Closed rmes-ai closed 2 weeks ago
The issue may be caused by lack of RAM. @rmes-ai could you check memory usage and provide more details on it?
Additionally, @rmes-ai can you share the URL of the notebook you are trying? If it is about INT4 weight compression, it is started to be supported in OpenVINO 2023.2, not in 2023.0.2. Thanks!
Thank you @vurusovs & @wenjiew for the prompt support.
Confirming I'm using OpenVINO 2023.2.0 (openvino==2023.2.0 and OpenVINO-dev==2023.2.0).
In terms of memory usage, yes it's using up all my 16 GB of RAM.
I could replicate the process using my other M2 (64 GB RAM) to see if the issue is related to the RAM?
I could replicate the process using my other M2 (64 GB RAM) to see if the issue is related to the RAM?
Yes, it would be great to separate RAM issue from any other functional problems
@alvoron Can you help take a look since this is ARM (MacOS) related?
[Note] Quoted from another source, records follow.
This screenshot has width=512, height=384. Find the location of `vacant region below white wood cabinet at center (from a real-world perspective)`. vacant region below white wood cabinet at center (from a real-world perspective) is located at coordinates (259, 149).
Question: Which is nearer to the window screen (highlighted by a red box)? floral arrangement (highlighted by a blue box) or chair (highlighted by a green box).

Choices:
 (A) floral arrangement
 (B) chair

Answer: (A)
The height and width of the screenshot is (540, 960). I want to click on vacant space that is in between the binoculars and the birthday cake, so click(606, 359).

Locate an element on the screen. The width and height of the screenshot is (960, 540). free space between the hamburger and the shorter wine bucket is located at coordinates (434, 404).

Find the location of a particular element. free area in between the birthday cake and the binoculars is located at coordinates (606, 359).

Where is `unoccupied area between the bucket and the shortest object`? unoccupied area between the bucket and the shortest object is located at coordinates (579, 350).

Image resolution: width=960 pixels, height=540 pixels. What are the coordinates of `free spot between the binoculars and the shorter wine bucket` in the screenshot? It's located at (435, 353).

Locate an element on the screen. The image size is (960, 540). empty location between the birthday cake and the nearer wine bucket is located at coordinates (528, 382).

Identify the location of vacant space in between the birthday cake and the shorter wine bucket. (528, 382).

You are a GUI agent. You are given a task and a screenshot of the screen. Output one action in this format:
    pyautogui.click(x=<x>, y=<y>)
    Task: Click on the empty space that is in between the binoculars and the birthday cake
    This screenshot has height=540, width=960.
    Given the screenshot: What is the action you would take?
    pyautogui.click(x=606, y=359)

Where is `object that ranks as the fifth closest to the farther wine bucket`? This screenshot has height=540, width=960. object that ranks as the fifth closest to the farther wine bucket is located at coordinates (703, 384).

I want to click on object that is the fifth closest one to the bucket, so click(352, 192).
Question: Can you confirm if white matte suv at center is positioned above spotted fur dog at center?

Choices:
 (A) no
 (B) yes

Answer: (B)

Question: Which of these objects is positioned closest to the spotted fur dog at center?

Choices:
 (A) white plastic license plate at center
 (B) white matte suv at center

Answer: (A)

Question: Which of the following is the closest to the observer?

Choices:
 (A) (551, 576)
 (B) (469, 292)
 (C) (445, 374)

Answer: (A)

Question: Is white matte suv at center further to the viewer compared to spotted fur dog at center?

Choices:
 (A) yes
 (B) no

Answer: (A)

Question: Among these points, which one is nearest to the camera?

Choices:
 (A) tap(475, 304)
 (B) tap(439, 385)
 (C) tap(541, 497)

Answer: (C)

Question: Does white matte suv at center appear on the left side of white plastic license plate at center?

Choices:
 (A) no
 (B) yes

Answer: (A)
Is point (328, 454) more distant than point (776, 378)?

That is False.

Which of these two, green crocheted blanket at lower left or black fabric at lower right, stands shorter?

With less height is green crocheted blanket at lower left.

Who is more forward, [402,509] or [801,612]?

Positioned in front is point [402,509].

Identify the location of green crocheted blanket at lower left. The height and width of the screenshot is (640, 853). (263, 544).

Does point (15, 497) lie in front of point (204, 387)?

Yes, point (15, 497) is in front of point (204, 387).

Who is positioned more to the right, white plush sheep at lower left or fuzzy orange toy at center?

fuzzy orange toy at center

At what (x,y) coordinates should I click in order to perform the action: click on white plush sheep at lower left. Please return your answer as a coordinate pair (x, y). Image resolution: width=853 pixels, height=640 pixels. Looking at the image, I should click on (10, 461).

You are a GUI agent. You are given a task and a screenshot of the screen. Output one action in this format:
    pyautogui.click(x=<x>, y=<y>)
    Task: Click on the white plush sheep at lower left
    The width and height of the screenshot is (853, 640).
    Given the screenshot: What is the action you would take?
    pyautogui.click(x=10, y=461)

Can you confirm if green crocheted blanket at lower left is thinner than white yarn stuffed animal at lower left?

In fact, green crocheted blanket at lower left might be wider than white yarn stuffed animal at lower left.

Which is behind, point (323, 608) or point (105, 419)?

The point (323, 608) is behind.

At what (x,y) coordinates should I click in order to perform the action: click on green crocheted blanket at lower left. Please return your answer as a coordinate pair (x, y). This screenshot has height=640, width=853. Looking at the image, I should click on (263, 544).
Thanks!
@rmes-ai OpenVINO does not natively support i4/i8 inference on ARM so far, so it's needed to avoid model compression.
My M2 reboots while llava weights compression is in progress.
If I skip compression and do fp16 inference (OpenVINO on ARM supports FP16 precision natively) then I get probability tensor contains either inf, nan or element < 0
which points to accuracy issue.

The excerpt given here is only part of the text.